Le Changelin tient à la fois du récit de fantasy et de celui d’horreur, comme en témoignent les divers prix qu’il a reçus et qui le classent successivement dans ces deux genres. De la fantasy horrifique, dirons-nous pour plus de commodité.
Le texte s’ouvre avec une longue introduction qui nous familiarise avec le héros et sa vie, qui pose le décor pour mieux le ravager ensuite. De fait, ce temps pris contribue à installer une atmosphère, au demeurant plutôt chaleureuse. En lisant, on se coule tranquillement dans le bonheur quotidien d’Apollo, en mesurant tout de même une faille non négligeable, celle de l’absence de son père dans son enfance.
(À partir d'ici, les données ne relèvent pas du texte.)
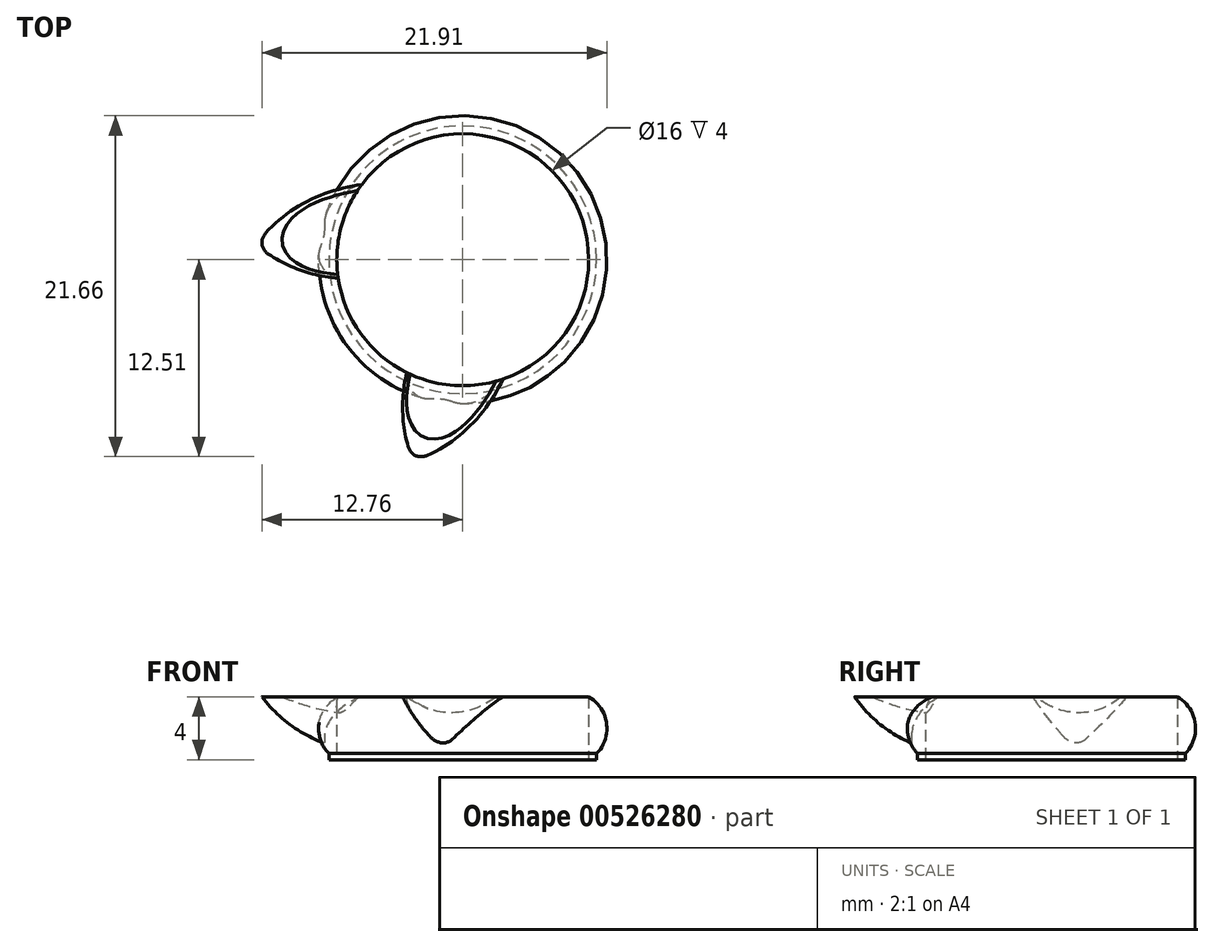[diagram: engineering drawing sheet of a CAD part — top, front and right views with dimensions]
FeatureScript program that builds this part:
annotation { "Feature Type Name" : "Feature", "Feature Type Description" : "" }
export const myFeature = defineFeature(function(context is Context, id is Id, definition is map)
    precondition{}
    {
        {
            var Q0;
            Q0=qCreatedBy(makeId("Front.planeOp"),FACE);
            var sketch = newSketch(context, id + "F0", { "sketchPlane" : qUnion([Q0])});
            skArc(sketch, "E0", {"start": v(-8, 2) * mm, "mid": v(-9.15, 0) * mm, "end": v(-8, -2) * mm});
            skLineSegment(sketch, "E1", {"start": v(-8, 2) * mm, "end": v(-8, -2) * mm});
            skLineSegment(sketch, "E2", {"start": v(0, 0) * mm, "end": v(0, 2) * mm, "construction": true});
            skPoint(sketch, "E3", {"position": v(-8, 0) * mm});
            skLineSegment(sketch, "E4", {"start": v(-9.15, 0) * mm, "end": v(-6.85, 0) * mm});
            skLineSegment(sketch, "E5.bottom", {"start": v(-8, -2) * mm, "end": v(-8.5, -2) * mm});
            skLineSegment(sketch, "E5.top", {"start": v(-8, -1.6) * mm, "end": v(-8.5, -1.6) * mm});
            skLineSegment(sketch, "E5.left", {"start": v(-8, -2) * mm, "end": v(-8, -1.6) * mm});
            skLineSegment(sketch, "E5.right", {"start": v(-8.5, -2) * mm, "end": v(-8.5, -1.6) * mm});
            skSolve(sketch);
        }
        {
            var Q0;
            {var subQ0=sQuery(id+"F0.wireOp",EDGE,"E1");var subQ1=sQuery(id+"F0.wireOp",EDGE,"E0");var subQ2=makeQuery(id+"F0.imprint","INTERSECT",VERTEX,{"derivedFrom":[subQ1,subQ0]});Q0=makeQuery(id+"F0.imprint","IMPRINT",FACE,{"disambiguationData":[TD([[makeQuery(id+"F0.imprint","IMPRINT",EDGE,{"disambiguationData":[TD([[subQ2,-1.0]])],"derivedFrom":subQ1}),1.0]])]});}
            var Q1;
            {var subQ3=sQuery(id+"F0.wireOp",EDGE,"E5.top");Q1=makeQuery(id+"F0.imprint","IMPRINT",FACE,{"disambiguationData":[TD([[makeQuery(id+"F0.imprint","IMPRINT",EDGE,{"derivedFrom":subQ3}),-1.0]])]});}
            var Q2;
            {var subQ2=sQuery(id+"F0.wireOp",EDGE,"E5.top");Q2=makeQuery(id+"F0.imprint","IMPRINT",FACE,{"disambiguationData":[TD([[makeQuery(id+"F0.imprint","IMPRINT",EDGE,{"derivedFrom":subQ2}),1.0]])]});}
            var Q3;
            {var subQ0=sQuery(id+"F0.wireOp",EDGE,"E5.bottom");Q3=makeQuery(id+"F0.imprint","IMPRINT",FACE,{"disambiguationData":[TD([[makeQuery(id+"F0.imprint","IMPRINT",EDGE,{"derivedFrom":subQ0}),-1.0]])]});}
            var Q4;
            Q4=sQuery(id+"F0.wireOp",EDGE,"E2");
            revolve(context, id + "F1", {"entities" : qUnion([Q0, Q1, Q2, Q3]), "axis" : qUnion([Q4]), "revolveType" : RevolveType.FULL});
        }
        {
            var Q0;
            Q0=qCreatedBy(makeId("Front.planeOp"),FACE);
            cPlane(context, id + "F2", {"entities" : qUnion([Q0]), "cplaneType" : CPlaneType.OFFSET, "offset" : 6 * mm, "width" : 150 * mm, "height" : 150 * mm});
        }
        {
            var Q0;
            Q0=qCreatedBy(id+"F2.planeOp",FACE);
            var sketch = newSketch(context, id + "F3", { "sketchPlane" : qUnion([Q0])});
            skLineSegment(sketch, "E6", {"start": v(0, 19.97) * mm, "end": v(0, -12.14) * mm});
            skSolve(sketch);
        }
        {
            var Q0;
            Q0=sQuery(id+"F3.wireOp",EDGE,"E6");
            var Q1;
            Q1=qCreatedBy(id+"F2.planeOp",FACE);
            cPlane(context, id + "F4", {"entities" : qUnion([Q0, Q1]), "cplaneType" : CPlaneType.LINE_ANGLE, "offset" : 25 * mm, "angle" : 25 * degree, "width" : 150 * mm, "height" : 150 * mm});
        }
        {
            var Q0;
            Q0=qCreatedBy(id+"F4.planeOp",FACE);
            var sketch = newSketch(context, id + "F5", { "sketchPlane" : qUnion([Q0])});
            skLineSegment(sketch, "E7", {"start": v(-10.54, 7.45) * mm, "end": v(5.46, 7.45) * mm});
            skPoint(sketch, "E8", {"position": v(-2.54, 7.45) * mm});
            skLineSegment(sketch, "E9", {"start": v(-5.54, 2) * mm, "end": v(0.46, 2) * mm});
            skPoint(sketch, "E10", {"position": v(-2.54, 2) * mm});
            skArc(sketch, "E11", {"start": v(-3.2, -1.25) * mm, "mid": v(-2.54, -1.5) * mm, "end": v(-1.88, -1.25) * mm});
            skArc(sketch, "E12", {"start": v(-5.54, 2) * mm, "mid": v(-4.55, 0.24) * mm, "end": v(-3.2, -1.25) * mm});
            skArc(sketch, "E13", {"start": v(-1.88, -1.25) * mm, "mid": v(-0.52, 0.24) * mm, "end": v(0.46, 2) * mm});
            skPoint(sketch, "E14", {"position": v(-2.54, -1.5) * mm});
            skSolve(sketch);
        }
        {
            var Q0;
            Q0=makeQuery(id+"F5.imprint","IMPRINT",FACE,{"disambiguationData":[TD([[makeQuery(id+"F5.imprint","IMPRINT",EDGE,{"derivedFrom":sQuery(id+"F5.wireOp",EDGE,"E9")}),-1.0]])]});
            var Q1;
            Q1=sQuery(id+"F5.wireOp",EDGE,"E7");
            revolve(context, id + "F6", {"operationType" : NewBodyOperationType.ADD, "entities" : qUnion([Q0]), "axis" : qUnion([Q1]), "revolveType" : RevolveType.FULL});
        }
        {
            var Q0;
            Q0=qCreatedBy(makeId("Top.planeOp"),FACE);
            var sketch = newSketch(context, id + "F7", { "sketchPlane" : qUnion([Q0])});
            skCircle(sketch, "E15.0", {"center": v(0, 0) * mm, "radius": 8 * mm});
            skSolve(sketch);
        }
        {
            var Q0;
            Q0=makeQuery(id+"F7.imprint","IMPRINT",FACE,{"disambiguationData":[TD([[makeQuery(id+"F7.imprint","IMPRINT",EDGE,{"derivedFrom":sQuery(id+"F7.wireOp",EDGE,"E15.0")}),1.0]])]});
            extrude(context, id + "F8", {"entities" : qUnion([Q0]), "operationType" : NewBodyOperationType.REMOVE, "endBound" : BoundingType.THROUGH_ALL, "depth" : 25 * mm, "offsetDistance" : 25 * mm, "hasSecondDirection" : true, "secondDirectionBound" : SecondDirectionBoundingType.THROUGH_ALL, "secondDirectionOppositeDirection" : true, "secondDirectionDepth" : 25 * mm});
        }
        {
            var Q0;
            Q0=qCreatedBy(makeId("Top.planeOp"),FACE);
            cPlane(context, id + "F9", {"entities" : qUnion([Q0]), "cplaneType" : CPlaneType.OFFSET, "offset" : 2 * mm, "width" : 150 * mm, "height" : 150 * mm});
        }
        {
            var Q0;
            Q0=qCreatedBy(id+"F9.planeOp",FACE);
            var sketch = newSketch(context, id + "F10", { "sketchPlane" : qUnion([Q0])});
            skLineSegment(sketch, "E16.bottom", {"start": v(-9.55, 0) * mm, "end": v(4.28, 0) * mm});
            skLineSegment(sketch, "E16.top", {"start": v(-9.55, -18.3) * mm, "end": v(4.28, -18.3) * mm});
            skLineSegment(sketch, "E16.left", {"start": v(-9.55, 0) * mm, "end": v(-9.55, -18.3) * mm});
            skLineSegment(sketch, "E16.right", {"start": v(4.28, 0) * mm, "end": v(4.28, -18.3) * mm});
            skSolve(sketch);
        }
        {
            var Q0;
            Q0=makeQuery(id+"F10.imprint","IMPRINT",FACE,{"disambiguationData":[TD([[makeQuery(id+"F10.imprint","IMPRINT",EDGE,{"derivedFrom":sQuery(id+"F10.wireOp",EDGE,"E16.bottom")}),-1.0]])]});
            extrude(context, id + "F11", {"entities" : qUnion([Q0]), "operationType" : NewBodyOperationType.REMOVE, "endBound" : BoundingType.THROUGH_ALL, "depth" : 25 * mm, "offsetDistance" : 25 * mm});
        }
        {
            var Q0;
            Q0=qCreatedBy(makeId("Front.planeOp"),FACE);
            var sketch = newSketch(context, id + "F12", { "sketchPlane" : qUnion([Q0])});
            skLineSegment(sketch, "E17.0", {"start": v(0, 19.97) * mm, "end": v(0, -12.14) * mm});
            skSolve(sketch);
        }
        {
            var Q0;
            Q0=sQuery(id+"F12.wireOp",EDGE,"E17.0");
            var Q1;
            Q1=qCreatedBy(makeId("Front.planeOp"),FACE);
            cPlane(context, id + "F13", {"entities" : qUnion([Q0, Q1]), "cplaneType" : CPlaneType.LINE_ANGLE, "offset" : 25 * mm, "angle" : 36 * degree, "oppositeDirection" : true, "width" : 150 * mm, "height" : 150 * mm});
        }
        {
            var Q0;
            Q0=qCreatedBy(id+"F4.planeOp",FACE);
            var sketch = newSketch(context, id + "F14", { "sketchPlane" : qUnion([Q0])});
            skArc(sketch, "E18", {"start": v(-5.2, 2) * mm, "mid": v(-2.5, 0.84) * mm, "end": v(0.2, 2) * mm});
            skLineSegment(sketch, "E19", {"start": v(0.39, 16) * mm, "end": v(-6.03, 16) * mm});
            skLineSegment(sketch, "E20", {"start": v(-5.2, 2) * mm, "end": v(0.2, 2) * mm});
            skSolve(sketch);
        }
        {
            var Q0;
            Q0=makeQuery(id+"F14.imprint","IMPRINT",FACE,{"disambiguationData":[TD([[makeQuery(id+"F14.imprint","IMPRINT",EDGE,{"derivedFrom":sQuery(id+"F14.wireOp",EDGE,"E18")}),1.0]])]});
            var Q1;
            Q1=sQuery(id+"F14.wireOp",EDGE,"E19");
            revolve(context, id + "F15", {"operationType" : NewBodyOperationType.REMOVE, "entities" : qUnion([Q0]), "axis" : qUnion([Q1]), "revolveType" : RevolveType.FULL, "oppositeDirection" : true});
        }
        {
            var Q0;
            Q0=qCreatedBy(id+"F13.planeOp",FACE);
            var sketch = newSketch(context, id + "F16", { "sketchPlane" : qUnion([Q0])});
            skLineSegment(sketch, "E21.bottom", {"start": v(-12.73, 14.2) * mm, "end": v(12.19, 14.2) * mm});
            skLineSegment(sketch, "E21.top", {"start": v(-12.73, -10.37) * mm, "end": v(12.19, -10.37) * mm});
            skLineSegment(sketch, "E21.left", {"start": v(-12.73, 14.2) * mm, "end": v(-12.73, -10.37) * mm});
            skLineSegment(sketch, "E21.right", {"start": v(12.19, 14.2) * mm, "end": v(12.19, -10.37) * mm});
            skSolve(sketch);
        }
        {
            var Q0;
            Q0=makeQuery(id+"F16.imprint","IMPRINT",FACE,{"disambiguationData":[TD([[makeQuery(id+"F16.imprint","IMPRINT",EDGE,{"derivedFrom":sQuery(id+"F16.wireOp",EDGE,"E21.bottom")}),-1.0]])]});
            extrude(context, id + "F17", {"entities" : qUnion([Q0]), "operationType" : NewBodyOperationType.REMOVE, "depth" : 25 * mm, "offsetDistance" : 25 * mm});
        }
        {
            var Q0;
            Q0=makeQuery(id+"F1.opRevolve","SWEPT_BODY",BODY,{"disambiguationData":[OSD([sQuery(id+"F0.wireOp",EDGE,"E0"),sQuery(id+"F0.wireOp",EDGE,"E1")])]});
            var Q1;
            Q1=qCreatedBy(id+"F13.planeOp",FACE);
            mirror(context, id + "F18", {"operationType" : NewBodyOperationType.ADD, "entities" : qUnion([Q0]), "mirrorPlane" : qUnion([Q1])});
        }
    });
Il faudra environ cent cinquante pages pour que le roman démarre vraiment. Après cette mise en place qui prend son temps, une petite amorce, le début d’un décrochage, et on bascule brusquement. Comme le héros, à la lecture, on se sent perdre pied. L’ambiance devient poisseuse, inquiétante. Elle le restera, pratiquement en continu, jusqu’à la fin. LaValle nous convie en effet à un voyage pour le moins chaotique.
À travers l’histoire d’Apollo, l’auteur aborde de nombreux sujets : les difficultés quotidiennes que rencontrent les afrodescendants et les immigrés aux États-Unis, celles des mères célibataires, mais aussi le rôle de parent en général et ce qu’il implique. Le Changelin n’est pas « juste » un roman de fantasy qui fait peur, loin de là. C’est une histoire riche, qui ouvre de nombreuses pistes de réflexion et qui s’ancre très fortement dans notre réalité, dans nos sociétés actuelles, tout en abordant la question de l’héritage, des racines.
Mais pour pouvoir l’apprécier, il faut trouver son compte dans cette ambiance bien particulière, mâtinée d’horreur. En l’occurrence, ça n’est pas mon cas, et ça me paraît important de le préciser : ce n’est pas parce que le livre est mauvais. C’est même probablement parce qu’il est bon : j’ai été mal à l’aise pendant l’essentiel du temps que j’ai passé dedans. Le contrat est donc parfaitement rempli de ce côté-là, puisque l’histoire est censée provoquer ce genre de réactions. Il y a des lecteurs et des lectrices qui apprécient cela. Si moi, ça ne m’a pas permis de passer un bon moment, si ce n’est pas ce que je recherche quand je lis, cela ne m’empêchera pas de vous le conseiller.
Si vous nagez mieux que moi dans les eaux froides de l’horrifique, n’hésitez pas à adopter ce Changelin.